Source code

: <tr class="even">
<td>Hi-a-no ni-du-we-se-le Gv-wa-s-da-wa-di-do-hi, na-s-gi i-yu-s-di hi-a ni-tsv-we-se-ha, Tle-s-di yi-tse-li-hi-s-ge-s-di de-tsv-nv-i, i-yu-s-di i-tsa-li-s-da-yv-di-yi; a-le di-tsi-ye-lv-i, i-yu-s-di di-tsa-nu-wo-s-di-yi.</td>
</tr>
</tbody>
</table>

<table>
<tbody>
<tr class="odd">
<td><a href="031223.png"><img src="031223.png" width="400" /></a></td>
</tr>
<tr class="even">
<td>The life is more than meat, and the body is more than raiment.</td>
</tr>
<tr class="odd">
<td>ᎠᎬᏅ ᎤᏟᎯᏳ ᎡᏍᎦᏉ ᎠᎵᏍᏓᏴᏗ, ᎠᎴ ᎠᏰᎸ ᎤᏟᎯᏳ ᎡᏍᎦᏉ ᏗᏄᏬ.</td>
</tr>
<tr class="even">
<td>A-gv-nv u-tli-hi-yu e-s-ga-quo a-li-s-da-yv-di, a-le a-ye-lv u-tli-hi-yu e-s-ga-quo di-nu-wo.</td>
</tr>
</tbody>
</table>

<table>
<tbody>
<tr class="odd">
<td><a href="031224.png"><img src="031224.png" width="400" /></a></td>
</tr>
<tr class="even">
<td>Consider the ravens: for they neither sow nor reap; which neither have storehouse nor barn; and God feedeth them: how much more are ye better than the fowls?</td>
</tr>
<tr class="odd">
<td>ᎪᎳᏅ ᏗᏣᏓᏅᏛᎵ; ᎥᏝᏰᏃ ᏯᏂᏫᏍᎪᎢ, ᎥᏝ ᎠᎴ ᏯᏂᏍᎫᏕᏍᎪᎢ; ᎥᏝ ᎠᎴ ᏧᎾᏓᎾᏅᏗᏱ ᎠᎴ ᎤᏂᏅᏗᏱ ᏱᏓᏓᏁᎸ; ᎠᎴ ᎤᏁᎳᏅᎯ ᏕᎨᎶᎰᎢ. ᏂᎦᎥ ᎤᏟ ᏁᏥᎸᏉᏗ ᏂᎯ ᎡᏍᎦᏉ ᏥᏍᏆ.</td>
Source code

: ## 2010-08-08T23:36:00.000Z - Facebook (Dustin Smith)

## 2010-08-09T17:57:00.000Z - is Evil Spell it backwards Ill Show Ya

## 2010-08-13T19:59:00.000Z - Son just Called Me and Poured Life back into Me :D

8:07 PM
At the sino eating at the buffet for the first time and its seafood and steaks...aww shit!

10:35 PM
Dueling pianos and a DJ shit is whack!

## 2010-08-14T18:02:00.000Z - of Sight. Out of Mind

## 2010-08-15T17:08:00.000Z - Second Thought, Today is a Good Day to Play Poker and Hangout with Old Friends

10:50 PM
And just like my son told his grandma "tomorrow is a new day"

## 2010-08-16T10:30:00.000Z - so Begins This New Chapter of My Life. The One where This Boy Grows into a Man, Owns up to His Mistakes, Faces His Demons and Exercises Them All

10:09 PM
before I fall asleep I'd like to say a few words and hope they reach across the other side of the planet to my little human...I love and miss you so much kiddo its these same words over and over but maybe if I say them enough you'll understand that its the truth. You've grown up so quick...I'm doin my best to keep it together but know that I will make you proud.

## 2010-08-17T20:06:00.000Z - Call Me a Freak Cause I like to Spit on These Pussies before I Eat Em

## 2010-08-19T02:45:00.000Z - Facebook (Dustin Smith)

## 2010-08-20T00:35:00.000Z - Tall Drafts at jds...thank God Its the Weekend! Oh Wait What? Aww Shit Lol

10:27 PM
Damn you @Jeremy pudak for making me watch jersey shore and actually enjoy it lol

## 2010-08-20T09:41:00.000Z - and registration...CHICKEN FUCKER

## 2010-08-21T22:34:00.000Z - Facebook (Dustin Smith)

━━━━━━

## Your goal
Retype all the data, keeping every character the same.

## Response box
Source code

: <tr class="even">
<td>Hi-a-no ni-du-we-se-le Gv-wa-s-da-wa-di-do-hi, na-s-gi i-yu-s-di hi-a ni-tsv-we-se-ha, Tle-s-di yi-tse-li-hi-s-ge-s-di de-tsv-nv-i, i-yu-s-di i-tsa-li-s-da-yv-di-yi; a-le di-tsi-ye-lv-i, i-yu-s-di di-tsa-nu-wo-s-di-yi.</td>
</tr>
</tbody>
</table>

<table>
<tbody>
<tr class="odd">
<td><a href="031223.png"><img src="031223.png" width="400" /></a></td>
</tr>
<tr class="even">
<td>The life is more than meat, and the body is more than raiment.</td>
</tr>
<tr class="odd">
<td>ᎠᎬᏅ ᎤᏟᎯᏳ ᎡᏍᎦᏉ ᎠᎵᏍᏓᏴᏗ, ᎠᎴ ᎠᏰᎸ ᎤᏟᎯᏳ ᎡᏍᎦᏉ ᏗᏄᏬ.</td>
</tr>
<tr class="even">
<td>A-gv-nv u-tli-hi-yu e-s-ga-quo a-li-s-da-yv-di, a-le a-ye-lv u-tli-hi-yu e-s-ga-quo di-nu-wo.</td>
</tr>
</tbody>
</table>

<table>
<tbody>
<tr class="odd">
<td><a href="031224.png"><img src="031224.png" width="400" /></a></td>
</tr>
<tr class="even">
<td>Consider the ravens: for they neither sow nor reap; which neither have storehouse nor barn; and God feedeth them: how much more are ye better than the fowls?</td>
</tr>
<tr class="odd">
<td>ᎪᎳᏅ ᏗᏣᏓᏅᏛᎵ; ᎥᏝᏰᏃ ᏯᏂᏫᏍᎪᎢ, ᎥᏝ ᎠᎴ ᏯᏂᏍᎫᏕᏍᎪᎢ; ᎥᏝ ᎠᎴ ᏧᎾᏓᎾᏅᏗᏱ ᎠᎴ ᎤᏂᏅᏗᏱ ᏱᏓᏓᏁᎸ; ᎠᎴ ᎤᏁᎳᏅᎯ ᏕᎨᎶᎰᎢ. ᏂᎦᎥ ᎤᏟ ᏁᏥᎸᏉᏗ ᏂᎯ ᎡᏍᎦᏉ ᏥᏍᏆ.</td>
Source code

: ## 2010-08-08T23:36:00.000Z - Facebook (Dustin Smith)

## 2010-08-09T17:57:00.000Z - is Evil Spell it backwards Ill Show Ya

## 2010-08-13T19:59:00.000Z - Son just Called Me and Poured Life back into Me :D

8:07 PM
At the sino eating at the buffet for the first time and its seafood and steaks...aww shit!

10:35 PM
Dueling pianos and a DJ shit is whack!

## 2010-08-14T18:02:00.000Z - of Sight. Out of Mind

## 2010-08-15T17:08:00.000Z - Second Thought, Today is a Good Day to Play Poker and Hangout with Old Friends

10:50 PM
And just like my son told his grandma "tomorrow is a new day"

## 2010-08-16T10:30:00.000Z - so Begins This New Chapter of My Life. The One where This Boy Grows into a Man, Owns up to His Mistakes, Faces His Demons and Exercises Them All

10:09 PM
before I fall asleep I'd like to say a few words and hope they reach across the other side of the planet to my little human...I love and miss you so much kiddo its these same words over and over but maybe if I say them enough you'll understand that its the truth. You've grown up so quick...I'm doin my best to keep it together but know that I will make you proud.

## 2010-08-17T20:06:00.000Z - Call Me a Freak Cause I like to Spit on These Pussies before I Eat Em

## 2010-08-19T02:45:00.000Z - Facebook (Dustin Smith)

## 2010-08-20T00:35:00.000Z - Tall Drafts at jds...thank God Its the Weekend! Oh Wait What? Aww Shit Lol

10:27 PM
Damn you @Jeremy pudak for making me watch jersey shore and actually enjoy it lol

## 2010-08-20T09:41:00.000Z - and registration...CHICKEN FUCKER

## 2010-08-21T22:34:00.000Z - Facebook (Dustin Smith)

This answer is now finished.